B. Porting and optimization
It is worth noting that the OSD has been developed for a PC-based platform. The changes made to adapt the OSD to the DSP were presented in [14] . In the work presented in this paper, the decoder performance has been measured using several standard sequences and profiling tools. The modules having the highest computational load have been identified. The methodologies presented in [9] [10] have been applied to reduce the number of CPU cycles needed to decode an H.264/SVC stream. Table I includes all modules that have been optimized and the percentage of improvement obtained.
Moreover the DMA controllers have been used to improve the data movement between internal and external memory during the motion compensation process. The performance has been improved a 5% in average. 
IV. TESTS
A set of tests has been carried out to verify the decoder conformance and to measure its performance. The test-bench is shown in Fig. 1-a. First, a test stream is read from a file and written into a stream buffer allocated in external memory. Then, the decoder reads the stream from this memory, decodes it on a picture basis and writes the decoded picture into a buffer. The picture is also written into a file.
The test-bench has been executed in the prototype board used in PccMute project (see Fig. 1-b ). This prototype is based on a commercial board [15] that contains the processor mentioned in section III.A. In order to assess the decoder performance with the testbench depicted in Fig. 1 , several well-known video sequences (Foreman, News, Stefan, Mobile, etc.) have been encoded using a commercial H.264/SVC encoder [16] . Three 9-layer streams have been generated for each sequence. The layer structure of each stream consists of all the possible combinations among three spatial resolutions (CIF, QCIF, and subQCIF) and three frame-rates (24, 12, and 6 fps). In addition, each sequence has been encoded with three bit-rates (0.5, 1.0, and 2.0 Mbps).
As far as the codec parameters to generate the test sequences concern, the GOP size equals 16 progressive frames, the CABAC is used for entropy coding, the deblocking filter is active, all possible macroblock partitions are enabled for inter-prediction, three reference frames are allowed, and 3 B-frames are coded for each I-frame. Table II contains the profiling results for the Foreman sequence using the un-optimized and optimized decoder versions. This sequence is the worst case among the tested streams. Table II shows the CPU percentage of usage when the decoder extracts each layer of the test sequence. These results have been obtained using a DSP working at 470 MHz. In the columns associated with the optimized version the percentage of improvement is included between brackets. These results demonstrate that real time performance has been achieved for all the layers of the generated streams except for the more complex layer (24 fps, CIF and 2Mbps). 
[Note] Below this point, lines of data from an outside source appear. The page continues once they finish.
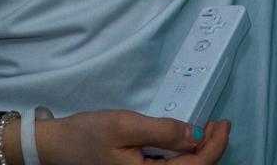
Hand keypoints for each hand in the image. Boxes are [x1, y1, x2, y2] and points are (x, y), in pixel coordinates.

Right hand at [0, 110, 229, 164]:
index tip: (223, 123)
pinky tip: (182, 138)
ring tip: (205, 128)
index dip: (215, 146)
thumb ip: (162, 130)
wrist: (53, 148)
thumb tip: (195, 134)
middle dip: (210, 148)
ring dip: (196, 151)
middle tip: (218, 123)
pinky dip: (180, 154)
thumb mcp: (125, 126)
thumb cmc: (85, 136)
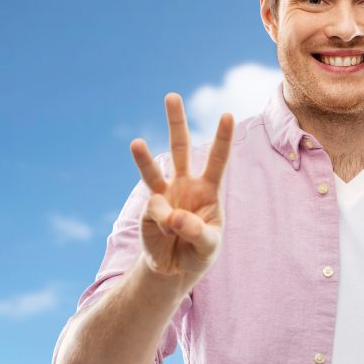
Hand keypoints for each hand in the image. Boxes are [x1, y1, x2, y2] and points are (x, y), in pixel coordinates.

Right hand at [129, 93, 233, 282]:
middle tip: (171, 95)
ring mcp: (165, 194)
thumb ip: (196, 232)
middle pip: (181, 148)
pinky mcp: (149, 209)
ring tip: (136, 143)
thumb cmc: (198, 251)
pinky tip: (167, 233)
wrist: (175, 268)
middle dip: (176, 122)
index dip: (222, 137)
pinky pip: (154, 211)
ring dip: (143, 157)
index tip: (227, 114)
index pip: (219, 159)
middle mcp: (186, 184)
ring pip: (154, 169)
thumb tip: (173, 216)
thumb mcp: (207, 246)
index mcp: (209, 189)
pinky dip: (162, 223)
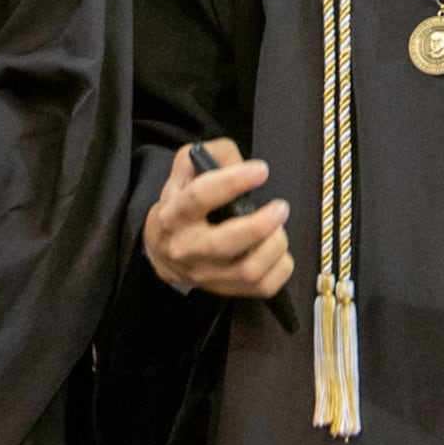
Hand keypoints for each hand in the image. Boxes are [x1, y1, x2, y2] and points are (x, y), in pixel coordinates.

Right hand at [144, 136, 291, 300]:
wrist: (163, 247)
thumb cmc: (181, 205)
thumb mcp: (187, 169)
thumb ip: (214, 155)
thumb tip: (241, 164)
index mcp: (174, 213)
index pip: (199, 197)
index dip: (233, 181)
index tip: (260, 170)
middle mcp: (186, 247)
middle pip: (224, 244)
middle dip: (259, 225)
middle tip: (280, 208)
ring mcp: (205, 273)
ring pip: (248, 269)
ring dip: (274, 245)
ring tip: (278, 227)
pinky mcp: (224, 288)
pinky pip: (262, 286)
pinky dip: (280, 266)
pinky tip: (276, 249)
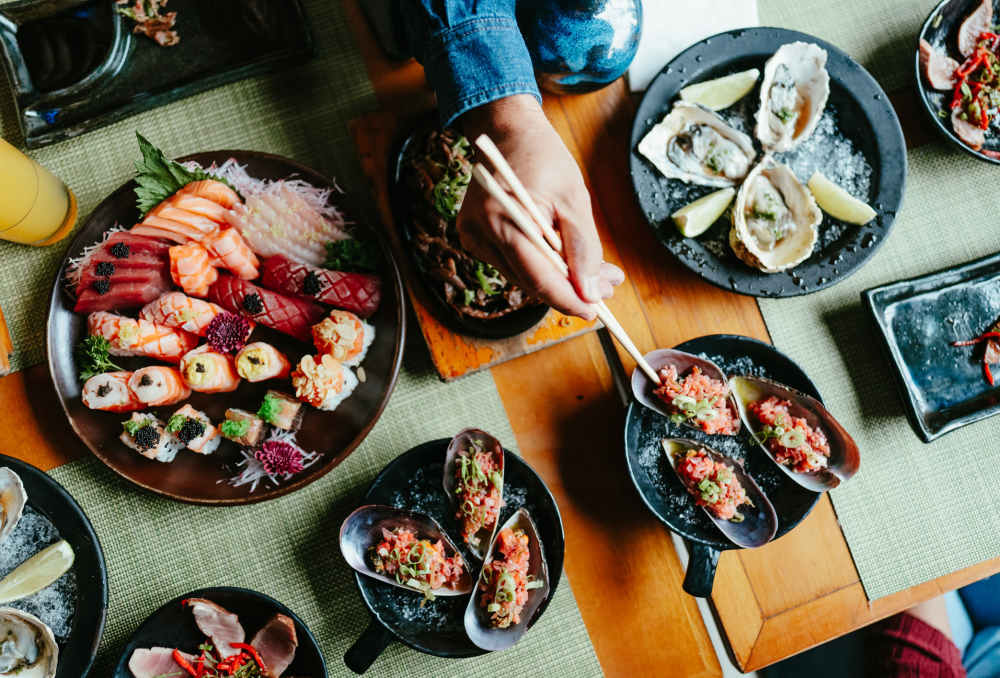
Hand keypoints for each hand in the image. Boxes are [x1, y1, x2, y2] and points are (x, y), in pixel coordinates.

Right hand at [457, 95, 623, 319]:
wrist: (507, 132)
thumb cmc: (542, 157)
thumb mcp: (574, 199)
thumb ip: (583, 248)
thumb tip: (590, 291)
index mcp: (503, 221)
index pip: (538, 278)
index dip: (568, 300)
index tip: (595, 310)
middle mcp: (480, 235)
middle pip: (530, 282)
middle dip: (570, 290)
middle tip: (607, 287)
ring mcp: (473, 238)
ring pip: (522, 277)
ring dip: (558, 280)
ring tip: (594, 274)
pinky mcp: (474, 238)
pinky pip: (513, 264)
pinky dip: (540, 267)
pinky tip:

V. CONCLUSION & FUTURE WORK
An H.264/SVC has been implemented by porting the Open SVC Decoder software from the PC to the DSP environment. Some optimizations techniques have been applied to reach real time performance for CIF sequences. In near future other techniques will be applied. Up to the best of our knowledge, no other H.264/SVC decoder based on DSP has been reported. This optimized decoder will be used in a multimedia terminal to trade-off between quality and energy consumption.